**Your assignment**:
Your copy of the data should match it exactly, except that the pictures are gone.

::: Extracted data

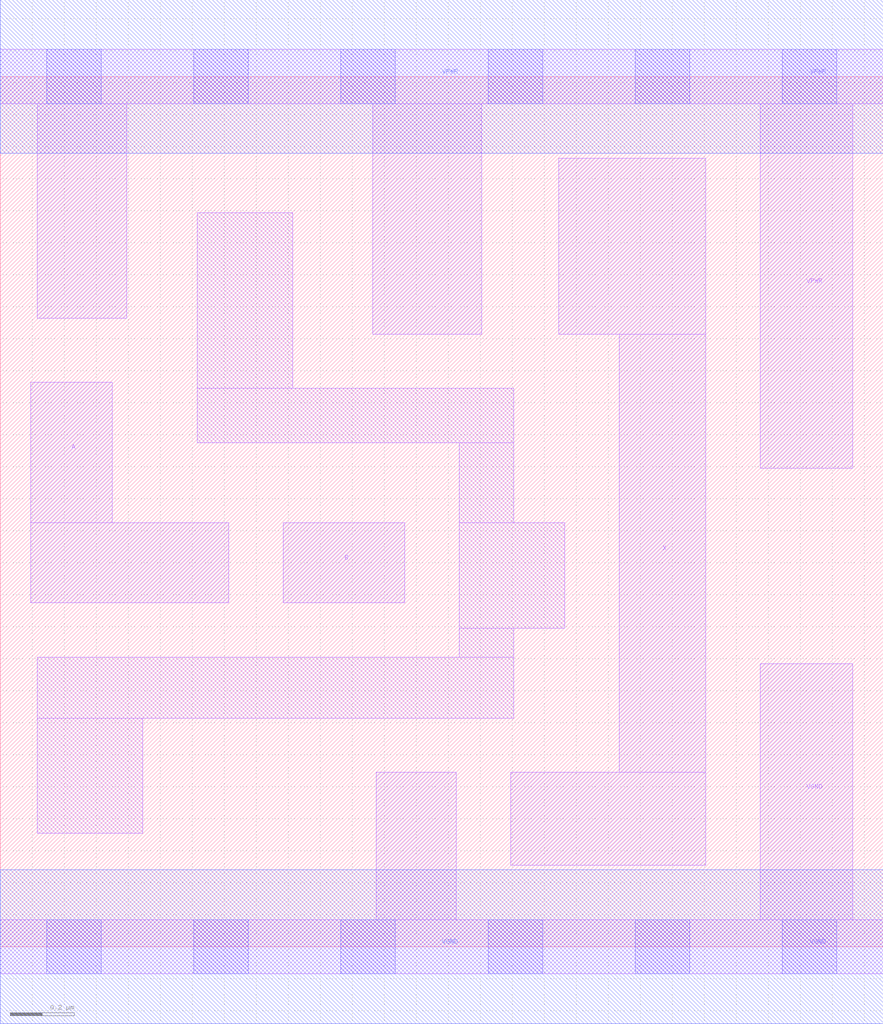
<source format=lef>
# Copyright 2020 The SkyWater PDK Authors
#
# Licensed under the Apache License, Version 2.0 (the "License");
# you may not use this file except in compliance with the License.
# You may obtain a copy of the License at
#
#     https://www.apache.org/licenses/LICENSE-2.0
#
# Unless required by applicable law or agreed to in writing, software
# distributed under the License is distributed on an "AS IS" BASIS,
# WITHOUT WARRANTIES OR CONDITIONS OF ANY KIND, either express or implied.
# See the License for the specific language governing permissions and
# limitations under the License.
#
# SPDX-License-Identifier: Apache-2.0

VERSION 5.7 ;
  NAMESCASESENSITIVE ON ;
  NOWIREEXTENSIONATPIN ON ;
  DIVIDERCHAR "/" ;
  BUSBITCHARS "[]" ;
UNITS
  DATABASE MICRONS 200 ;
END UNITS
PROPERTYDEFINITIONS
  MACRO maskLayoutSubType STRING ;
  MACRO prCellType STRING ;
  MACRO originalViewName STRING ;
END PROPERTYDEFINITIONS
MACRO sky130_fd_sc_hdll__and2_2
  CLASS CORE ;
  FOREIGN sky130_fd_sc_hdll__and2_2 ;
  ORIGIN  0.000000  0.000000 ;
  SIZE  2.760000 BY  2.720000 ;
  SYMMETRY X Y R90 ;
  SITE unithd ;
  PIN A
    ANTENNAGATEAREA  0.138600 ;
    DIRECTION INPUT ;
    USE SIGNAL ;
    PORT
      LAYER li1 ;
        RECT 0.095000 1.075000 0.715000 1.325000 ;
        RECT 0.095000 1.325000 0.350000 1.765000 ;
    END
  END A
  PIN B
    ANTENNAGATEAREA  0.138600 ;
    DIRECTION INPUT ;
    USE SIGNAL ;
    PORT
      LAYER li1 ;
        RECT 0.885000 1.075000 1.265000 1.325000 ;
    END
  END B
  PIN VGND
    ANTENNADIFFAREA  0.465600 ;
    DIRECTION INOUT ;
    USE SIGNAL ;
    PORT
      LAYER li1 ;
        RECT 0.000000 -0.085000 2.760000 0.085000 ;
        RECT 1.175000  0.085000 1.425000 0.545000 ;
        RECT 2.375000  0.085000 2.665000 0.885000 ;
      LAYER mcon ;
        RECT 0.145000 -0.085000 0.315000 0.085000 ;
        RECT 0.605000 -0.085000 0.775000 0.085000 ;
        RECT 1.065000 -0.085000 1.235000 0.085000 ;
        RECT 1.525000 -0.085000 1.695000 0.085000 ;
        RECT 1.985000 -0.085000 2.155000 0.085000 ;
        RECT 2.445000 -0.085000 2.615000 0.085000 ;
      LAYER met1 ;
        RECT 0.000000 -0.240000 2.760000 0.240000 ;
    END
  END VGND
  PIN VPWR
    ANTENNADIFFAREA  0.819100 ;
    DIRECTION INOUT ;
    USE SIGNAL ;
    PORT
      LAYER li1 ;
        RECT 0.000000 2.635000 2.760000 2.805000 ;
        RECT 0.115000 1.965000 0.395000 2.635000 ;
        RECT 1.165000 1.915000 1.505000 2.635000 ;
        RECT 2.375000 1.495000 2.665000 2.635000 ;
      LAYER mcon ;
        RECT 0.145000 2.635000 0.315000 2.805000 ;
        RECT 0.605000 2.635000 0.775000 2.805000 ;
        RECT 1.065000 2.635000 1.235000 2.805000 ;
        RECT 1.525000 2.635000 1.695000 2.805000 ;
        RECT 1.985000 2.635000 2.155000 2.805000 ;
        RECT 2.445000 2.635000 2.615000 2.805000 ;
      LAYER met1 ;
        RECT 0.000000 2.480000 2.760000 2.960000 ;
    END
  END VPWR
  PIN X
    ANTENNADIFFAREA  0.728500 ;
    DIRECTION OUTPUT ;
    USE SIGNAL ;
    PORT
      LAYER li1 ;
        RECT 1.595000 0.255000 2.205000 0.545000 ;
        RECT 1.745000 1.915000 2.205000 2.465000 ;
        RECT 1.935000 0.545000 2.205000 1.915000 ;
    END
  END X
  OBS
    LAYER li1 ;
      RECT 0.115000 0.355000 0.445000 0.715000 ;
      RECT 0.115000 0.715000 1.605000 0.905000 ;
      RECT 0.615000 1.575000 1.605000 1.745000 ;
      RECT 0.615000 1.745000 0.915000 2.295000 ;
      RECT 1.435000 0.905000 1.605000 0.995000 ;
      RECT 1.435000 0.995000 1.765000 1.325000 ;
      RECT 1.435000 1.325000 1.605000 1.575000 ;
  END
  PROPERTY maskLayoutSubType "abstract" ;
  PROPERTY prCellType "standard" ;
  PROPERTY originalViewName "layout" ;
END sky130_fd_sc_hdll__and2_2

</source>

::::::

**Response**:
<source format=lef>
# Copyright 2020 The SkyWater PDK Authors
#
# Licensed under the Apache License, Version 2.0 (the "License");
# you may not use this file except in compliance with the License.
# You may obtain a copy of the License at
#
#     https://www.apache.org/licenses/LICENSE-2.0
#
# Unless required by applicable law or agreed to in writing, software
# distributed under the License is distributed on an "AS IS" BASIS,
# WITHOUT WARRANTIES OR CONDITIONS OF ANY KIND, either express or implied.
# See the License for the specific language governing permissions and
# limitations under the License.
#
# SPDX-License-Identifier: Apache-2.0

VERSION 5.7 ;
  NAMESCASESENSITIVE ON ;
  NOWIREEXTENSIONATPIN ON ;
  DIVIDERCHAR "/" ;
  BUSBITCHARS "[]" ;
UNITS
  DATABASE MICRONS 200 ;
END UNITS
PROPERTYDEFINITIONS
  MACRO maskLayoutSubType STRING ;
  MACRO prCellType STRING ;
  MACRO originalViewName STRING ;
END PROPERTYDEFINITIONS
MACRO sky130_fd_sc_hdll__and2_2
  CLASS CORE ;
  FOREIGN sky130_fd_sc_hdll__and2_2 ;
  ORIGIN  0.000000  0.000000 ;
  SIZE  2.760000 BY  2.720000 ;
  SYMMETRY X Y R90 ;
  SITE unithd ;
  PIN A
    ANTENNAGATEAREA  0.138600 ;
    DIRECTION INPUT ;
    USE SIGNAL ;
    PORT
      LAYER li1 ;
        RECT 0.095000 1.075000 0.715000 1.325000 ;
        RECT 0.095000 1.325000 0.350000 1.765000 ;
    END
  END A
  PIN B
    ANTENNAGATEAREA  0.138600 ;
    DIRECTION INPUT ;
    USE SIGNAL ;
    PORT
      LAYER li1 ;
        RECT 0.885000 1.075000 1.265000 1.325000 ;
    END
  END B
  PIN VGND
    ANTENNADIFFAREA  0.465600 ;
    DIRECTION INOUT ;
    USE SIGNAL ;
    PORT
      LAYER li1 ;
        RECT 0.000000 -0.085000 2.760000 0.085000 ;
        RECT 1.175000  0.085000 1.425000 0.545000 ;
        RECT 2.375000  0.085000 2.665000 0.885000 ;
      LAYER mcon ;
        RECT 0.145000 -0.085000 0.315000 0.085000 ;
        RECT 0.605000 -0.085000 0.775000 0.085000 ;
        RECT 1.065000 -0.085000 1.235000 0.085000 ;
        RECT 1.525000 -0.085000 1.695000 0.085000 ;
        RECT 1.985000 -0.085000 2.155000 0.085000 ;
        RECT 2.445000 -0.085000 2.615000 0.085000 ;
      LAYER met1 ;
        RECT 0.000000 -0.240000 2.760000 0.240000 ;
    END
  END VGND
  PIN VPWR
    ANTENNADIFFAREA  0.819100 ;
    DIRECTION INOUT ;
    USE SIGNAL ;
    PORT
      LAYER li1 ;
        RECT 0.000000 2.635000 2.760000 2.805000 ;
        RECT 0.115000 1.965000 0.395000 2.635000 ;
        RECT 1.165000 1.915000 1.505000 2.635000 ;
        RECT 2.375000 1.495000 2.665000 2.635000 ;
      LAYER mcon ;
        RECT 0.145000 2.635000 0.315000 2.805000 ;
        RECT 0.605000 2.635000 0.775000 2.805000 ;
        RECT 1.065000 2.635000 1.235000 2.805000 ;
        RECT 1.525000 2.635000 1.695000 2.805000 ;
        RECT 1.985000 2.635000 2.155000 2.805000 ;
        RECT 2.445000 2.635000 2.615000 2.805000 ;
      LAYER met1 ;
        RECT 0.000000 2.480000 2.760000 2.960000 ;
    END
  END VPWR
  PIN X
    ANTENNADIFFAREA  0.728500 ;
    DIRECTION OUTPUT ;
    USE SIGNAL ;
    PORT
      LAYER li1 ;
        RECT 1.595000 0.255000 2.205000 0.545000 ;
        RECT 1.745000 1.915000 2.205000 2.465000 ;
        RECT 1.935000 0.545000 2.205000 1.915000 ;
    END
  END X
  OBS
    LAYER li1 ;
      RECT 0.115000 0.355000 0.445000 0.715000 ;
      RECT 0.115000 0.715000 1.605000 0.905000 ;
      RECT 0.615000 1.575000 1.605000 1.745000 ;
      RECT 0.615000 1.745000 0.915000 2.295000 ;
      RECT 1.435000 0.905000 1.605000 0.995000 ;
      RECT 1.435000 0.995000 1.765000 1.325000 ;
      RECT 1.435000 1.325000 1.605000 1.575000 ;
  END
  PROPERTY maskLayoutSubType "abstract" ;
  PROPERTY prCellType "standard" ;
  PROPERTY originalViewName "layout" ;
END sky130_fd_sc_hdll__and2_2

</source>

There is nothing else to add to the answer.